What to do ▸
Please write out exactly the lines of the data below from the line holding "Olivia Dean, Man I" through the line holding "хотя и являются", and leave out the rest.

Extracted page text data ▸
▶

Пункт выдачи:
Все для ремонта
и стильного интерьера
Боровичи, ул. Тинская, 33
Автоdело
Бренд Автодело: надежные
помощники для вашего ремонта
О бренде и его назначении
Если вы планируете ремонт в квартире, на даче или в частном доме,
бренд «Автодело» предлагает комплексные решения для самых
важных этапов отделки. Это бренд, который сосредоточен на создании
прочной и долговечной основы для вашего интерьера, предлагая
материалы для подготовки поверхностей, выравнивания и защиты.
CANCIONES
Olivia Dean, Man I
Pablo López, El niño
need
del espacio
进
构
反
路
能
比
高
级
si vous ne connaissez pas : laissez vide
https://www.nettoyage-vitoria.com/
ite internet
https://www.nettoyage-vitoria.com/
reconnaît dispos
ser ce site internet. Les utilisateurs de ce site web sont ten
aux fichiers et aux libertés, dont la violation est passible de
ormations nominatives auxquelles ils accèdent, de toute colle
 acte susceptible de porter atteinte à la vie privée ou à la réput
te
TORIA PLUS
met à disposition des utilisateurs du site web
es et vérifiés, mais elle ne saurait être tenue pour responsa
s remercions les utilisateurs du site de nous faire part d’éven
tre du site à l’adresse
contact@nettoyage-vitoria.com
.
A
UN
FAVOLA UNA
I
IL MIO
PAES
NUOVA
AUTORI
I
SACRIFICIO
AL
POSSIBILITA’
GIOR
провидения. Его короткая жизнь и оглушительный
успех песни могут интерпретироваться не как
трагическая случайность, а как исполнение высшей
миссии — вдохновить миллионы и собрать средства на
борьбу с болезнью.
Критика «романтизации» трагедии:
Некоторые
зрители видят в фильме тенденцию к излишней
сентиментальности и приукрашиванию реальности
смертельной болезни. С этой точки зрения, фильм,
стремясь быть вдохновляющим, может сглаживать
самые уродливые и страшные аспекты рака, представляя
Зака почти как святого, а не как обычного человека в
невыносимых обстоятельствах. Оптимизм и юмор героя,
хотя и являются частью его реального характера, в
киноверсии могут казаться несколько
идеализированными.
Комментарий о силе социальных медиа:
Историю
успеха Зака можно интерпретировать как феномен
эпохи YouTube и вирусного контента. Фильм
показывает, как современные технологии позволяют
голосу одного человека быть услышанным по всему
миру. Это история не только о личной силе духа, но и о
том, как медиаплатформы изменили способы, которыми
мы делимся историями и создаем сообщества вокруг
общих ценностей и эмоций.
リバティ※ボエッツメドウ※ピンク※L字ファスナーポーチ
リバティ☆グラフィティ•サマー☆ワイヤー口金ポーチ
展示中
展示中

◀

Task output ▸
Olivia Dean, Man I
Pablo López, El niño
need
del espacio
进
构
反
路
能
比
高
级
si vous ne connaissez pas : laissez vide
https://www.nettoyage-vitoria.com/
ite internet
https://www.nettoyage-vitoria.com/
reconnaît dispos
ser ce site internet. Les utilisateurs de ce site web sont ten
aux fichiers et aux libertés, dont la violation est passible de
ormations nominatives auxquelles ils accèdent, de toute colle
 acte susceptible de porter atteinte à la vie privée ou à la réput
te
TORIA PLUS
met à disposition des utilisateurs du site web
es et vérifiés, mais elle ne saurait être tenue pour responsa
s remercions les utilisateurs du site de nous faire part d’éven
tre du site à l’adresse
contact@nettoyage-vitoria.com
.
A
UN
FAVOLA UNA
I
IL MIO
PAES
NUOVA
AUTORI
I
SACRIFICIO
AL
POSSIBILITA’
GIOR
провидения. Его короткая жизнь и оглушительный
успех песни могут интерпретироваться не как
трагическая случайность, а как исполнение высшей
миссии — вдохновить миллионы и собрать средства на
борьбу с болезнью.
Критика «романтизации» трагедии:
Некоторые
зрители видят в фильме тенденцию к излишней
сентиментальности и приукрашиванию реальности
смертельной болезни. С этой точки зрения, фильм,
стремясь быть вдохновляющим, может сглаживать
самые уродливые и страшные аспекты рака, представляя
Зака почти как святого, а не как обычного человека в
невыносимых обстоятельствах. Оптимизм и юмор героя,
хотя и являются частью его реального характера, в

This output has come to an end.